Storj Managed vs. Self-Managed Encryption S3 Compatibility Differences

Listing Endpoints Behavior

The behavior of listing endpoints depends on the encryption model configured for your project.

Encryption TypeS3 Compatibility
Self-Managed EncryptionLimited (Restricted sorting/filtering)
Storj Managed EncryptionFull (Fully S3-compatible)

Self-Managed Encryption

When using Self-Managed Encryption, object keys are end-to-end encrypted. This prevents the listing endpoint from deciphering the keys, which affects sorting and filtering.

  • Standard Listing: For requests using a forward-slash (/) as a prefix terminator or delimiter, results are returned in the lexicographical order of the encrypted object keys. This often differs from the expected alphabetical order of the decrypted keys. Clients should not rely on ordering in these cases.
  • Exhaustive Listing: For requests using non-standard prefixes or delimiters (not ending in /), the endpoint performs an "exhaustive listing." This filters object keys server-side to return results in the correct (decrypted) lexicographical order.

Limitations:

  1. New Projects: Projects created after November 30, 2025, cannot use exhaustive listing. Requests triggering this behavior will fail with a 501 Not Implemented error.
  2. Large Buckets: Exhaustive listing does not work for buckets containing hundreds of thousands of objects.

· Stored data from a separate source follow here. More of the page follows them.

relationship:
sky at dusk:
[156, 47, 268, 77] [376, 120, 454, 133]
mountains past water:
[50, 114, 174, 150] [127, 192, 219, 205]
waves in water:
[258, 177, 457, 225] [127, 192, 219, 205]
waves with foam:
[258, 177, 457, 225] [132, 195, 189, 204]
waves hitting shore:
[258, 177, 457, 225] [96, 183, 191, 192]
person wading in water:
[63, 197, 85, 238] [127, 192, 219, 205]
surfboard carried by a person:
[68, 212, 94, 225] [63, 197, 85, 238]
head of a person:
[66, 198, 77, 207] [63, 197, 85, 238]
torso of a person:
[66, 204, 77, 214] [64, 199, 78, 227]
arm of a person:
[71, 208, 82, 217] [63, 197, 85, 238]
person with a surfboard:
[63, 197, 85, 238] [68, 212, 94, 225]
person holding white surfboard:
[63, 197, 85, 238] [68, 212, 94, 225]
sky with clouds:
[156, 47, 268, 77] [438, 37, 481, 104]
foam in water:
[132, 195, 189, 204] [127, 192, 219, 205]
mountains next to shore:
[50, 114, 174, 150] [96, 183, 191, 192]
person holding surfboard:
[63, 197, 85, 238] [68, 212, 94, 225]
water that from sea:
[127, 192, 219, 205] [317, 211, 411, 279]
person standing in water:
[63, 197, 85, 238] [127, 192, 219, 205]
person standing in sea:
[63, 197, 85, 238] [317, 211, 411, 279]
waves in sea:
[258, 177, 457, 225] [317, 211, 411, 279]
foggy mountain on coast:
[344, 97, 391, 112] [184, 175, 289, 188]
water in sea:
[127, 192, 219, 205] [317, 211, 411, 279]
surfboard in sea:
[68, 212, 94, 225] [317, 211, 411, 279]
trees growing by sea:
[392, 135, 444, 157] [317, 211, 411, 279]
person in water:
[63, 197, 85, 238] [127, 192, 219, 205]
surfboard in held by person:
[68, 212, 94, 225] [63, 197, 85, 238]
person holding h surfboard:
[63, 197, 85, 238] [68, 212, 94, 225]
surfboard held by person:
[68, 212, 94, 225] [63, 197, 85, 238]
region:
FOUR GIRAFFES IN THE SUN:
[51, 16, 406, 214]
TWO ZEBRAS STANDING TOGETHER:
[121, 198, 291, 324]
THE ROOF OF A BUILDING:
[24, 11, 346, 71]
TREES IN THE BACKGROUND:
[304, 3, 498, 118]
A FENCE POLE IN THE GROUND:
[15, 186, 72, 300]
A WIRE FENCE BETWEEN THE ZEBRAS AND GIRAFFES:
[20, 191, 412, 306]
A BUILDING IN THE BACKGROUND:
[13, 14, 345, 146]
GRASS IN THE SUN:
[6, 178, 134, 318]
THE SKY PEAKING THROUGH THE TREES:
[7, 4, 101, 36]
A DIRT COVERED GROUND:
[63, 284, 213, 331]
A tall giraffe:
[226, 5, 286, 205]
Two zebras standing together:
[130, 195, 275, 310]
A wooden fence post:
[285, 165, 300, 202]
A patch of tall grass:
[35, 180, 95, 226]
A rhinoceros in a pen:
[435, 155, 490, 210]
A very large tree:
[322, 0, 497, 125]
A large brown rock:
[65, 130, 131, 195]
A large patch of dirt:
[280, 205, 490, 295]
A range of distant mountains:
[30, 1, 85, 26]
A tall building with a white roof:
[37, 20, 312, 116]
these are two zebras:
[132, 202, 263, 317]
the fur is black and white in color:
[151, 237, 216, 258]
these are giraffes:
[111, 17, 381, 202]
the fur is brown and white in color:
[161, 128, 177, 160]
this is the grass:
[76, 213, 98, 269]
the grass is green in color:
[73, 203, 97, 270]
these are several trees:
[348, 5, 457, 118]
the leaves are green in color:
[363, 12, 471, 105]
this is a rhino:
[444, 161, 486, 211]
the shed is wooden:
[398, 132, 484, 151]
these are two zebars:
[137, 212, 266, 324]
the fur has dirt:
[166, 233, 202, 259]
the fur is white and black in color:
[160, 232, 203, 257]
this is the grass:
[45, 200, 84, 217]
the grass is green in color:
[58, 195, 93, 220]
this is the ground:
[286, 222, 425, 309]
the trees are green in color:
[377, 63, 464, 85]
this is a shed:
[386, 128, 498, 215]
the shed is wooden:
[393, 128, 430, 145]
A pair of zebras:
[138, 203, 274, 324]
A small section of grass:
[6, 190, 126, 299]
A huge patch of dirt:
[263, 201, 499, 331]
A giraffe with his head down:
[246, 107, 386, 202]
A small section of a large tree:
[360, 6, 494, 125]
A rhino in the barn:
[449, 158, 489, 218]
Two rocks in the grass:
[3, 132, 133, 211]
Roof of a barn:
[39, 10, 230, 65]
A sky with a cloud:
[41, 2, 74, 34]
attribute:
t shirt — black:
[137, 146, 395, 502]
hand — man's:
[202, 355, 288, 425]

Users requiring these features should use Storj Managed Encryption.

Storj Managed Encryption

If your project uses Storj Managed Encryption, object keys are encrypted using server-managed keys. This allows the system to process object keys directly, ensuring that Storj's S3 listing endpoints are fully S3-compatible.

Requests can use arbitrary prefixes and/or delimiters. These requests utilize an optimized execution path, offering superior performance compared to Self-Managed Encryption. Storj recommends Storj Managed Encryption for all new projects requiring high performance and strict S3 compatibility.